Comment by hshdhdhj4444
1 day ago
If you want an OS to simply do stuff Linux is now clearly superior.
However, I found Omarchy to be whatever the opposite of a sweet spot is. It brings all the complications of a tiling WM, so you still have to learn a complicated new way of using your system, but at the same time it is extremely opinionated so instead of ending with a tailored custom tiling WM that suits your needs at the end of the learning curve, you end up with a tiling WM that is suited for someone else’s needs.
On the flip side, the simplifications it does add, such as a supposedly easier way to add packages, does no such thing. It doesn’t simplify the process at all and in fact makes it harder to understand how to actually remove stuff.
I love Linux. I've been using it for about 25 years now. I try to be a realist, and historically, it has always been my opinion that it is a less polished experience, suitable mainly for power users. But my opinion now is that many flavors actually do offer a superior desktop user experience for most use cases.
This might not be a popular opinion, but in my experience stock GNOME is quite the polished experience.
In the grand pantheon of my experience using operating systems, Snow Leopard-era macOS is probably my favorite, mostly due to how smoothly everything worked and the degree to which it got out of my way once I learned the ropes, but GNOME circa Fedora 30 was a close second.
I say stock because I also remember trying out Ubuntu-flavored GNOME at around the same time and the comparison was stark. It felt like Cannonical went out of their way to tweak the environment in ways that sound good on paper, but just added papercuts and made the overall experience less stable.
I also remember trying Manjaro at around the same time. On first boot, the welcome popup that was designed to come out of the taskbar instead popped out of the top left corner of the screen.

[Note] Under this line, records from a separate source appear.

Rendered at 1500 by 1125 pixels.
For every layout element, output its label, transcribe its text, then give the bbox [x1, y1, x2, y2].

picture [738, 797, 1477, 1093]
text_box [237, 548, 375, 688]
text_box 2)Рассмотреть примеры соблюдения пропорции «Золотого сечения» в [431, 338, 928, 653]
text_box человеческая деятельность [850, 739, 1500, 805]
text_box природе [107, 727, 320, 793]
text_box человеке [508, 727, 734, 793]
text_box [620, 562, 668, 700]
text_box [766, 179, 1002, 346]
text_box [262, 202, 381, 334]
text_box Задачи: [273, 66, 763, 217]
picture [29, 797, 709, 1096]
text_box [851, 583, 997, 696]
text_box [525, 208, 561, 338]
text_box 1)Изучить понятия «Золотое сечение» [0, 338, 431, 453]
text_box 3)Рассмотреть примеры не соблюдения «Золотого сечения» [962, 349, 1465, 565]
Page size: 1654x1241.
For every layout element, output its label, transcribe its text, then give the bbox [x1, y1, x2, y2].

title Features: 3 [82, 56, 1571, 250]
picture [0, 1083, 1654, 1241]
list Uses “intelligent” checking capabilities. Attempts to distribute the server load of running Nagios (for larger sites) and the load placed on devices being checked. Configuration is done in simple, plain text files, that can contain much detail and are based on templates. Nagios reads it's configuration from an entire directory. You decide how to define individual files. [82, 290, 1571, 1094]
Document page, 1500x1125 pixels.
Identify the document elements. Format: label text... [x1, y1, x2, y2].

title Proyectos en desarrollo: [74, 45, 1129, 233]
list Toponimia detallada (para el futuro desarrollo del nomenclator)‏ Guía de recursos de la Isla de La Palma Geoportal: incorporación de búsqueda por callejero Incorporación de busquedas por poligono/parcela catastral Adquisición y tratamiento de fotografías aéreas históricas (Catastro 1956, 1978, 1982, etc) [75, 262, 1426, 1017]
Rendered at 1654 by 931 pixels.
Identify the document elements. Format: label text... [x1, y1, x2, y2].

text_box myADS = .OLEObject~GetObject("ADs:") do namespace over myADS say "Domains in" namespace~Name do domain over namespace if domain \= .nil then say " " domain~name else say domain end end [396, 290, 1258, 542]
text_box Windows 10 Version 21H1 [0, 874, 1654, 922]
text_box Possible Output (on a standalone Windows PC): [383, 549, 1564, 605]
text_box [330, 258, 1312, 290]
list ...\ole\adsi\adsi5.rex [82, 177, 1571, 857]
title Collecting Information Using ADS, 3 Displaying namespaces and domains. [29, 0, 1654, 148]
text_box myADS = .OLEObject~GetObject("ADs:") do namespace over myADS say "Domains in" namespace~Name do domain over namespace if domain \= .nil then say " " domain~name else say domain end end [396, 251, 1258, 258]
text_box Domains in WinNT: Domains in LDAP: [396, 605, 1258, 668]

Same here, we’ve hit parity with Windows
To each their own.
I find Omarchy to simply "make sense" out of the box for me. And, I've never used a tiling WM before it (and feel crazy for not having done so)
I guess that’s the difference.
I have used a tiling WM before.
So I wonder whether the benefits you’re seeing in Omarchy are simply the result of using a tiling WM for the first time, which overrode what I believe Omarchy detracted from a general tiling WM.
Or whether my poorer experience was a result of the fact that having used a tiling WM I was more comfortable customizing and so found the Omarchy opinionated behavior restrictive or if the benefits Omarchy brings to someone who’s new to a tiling WM are lost on me.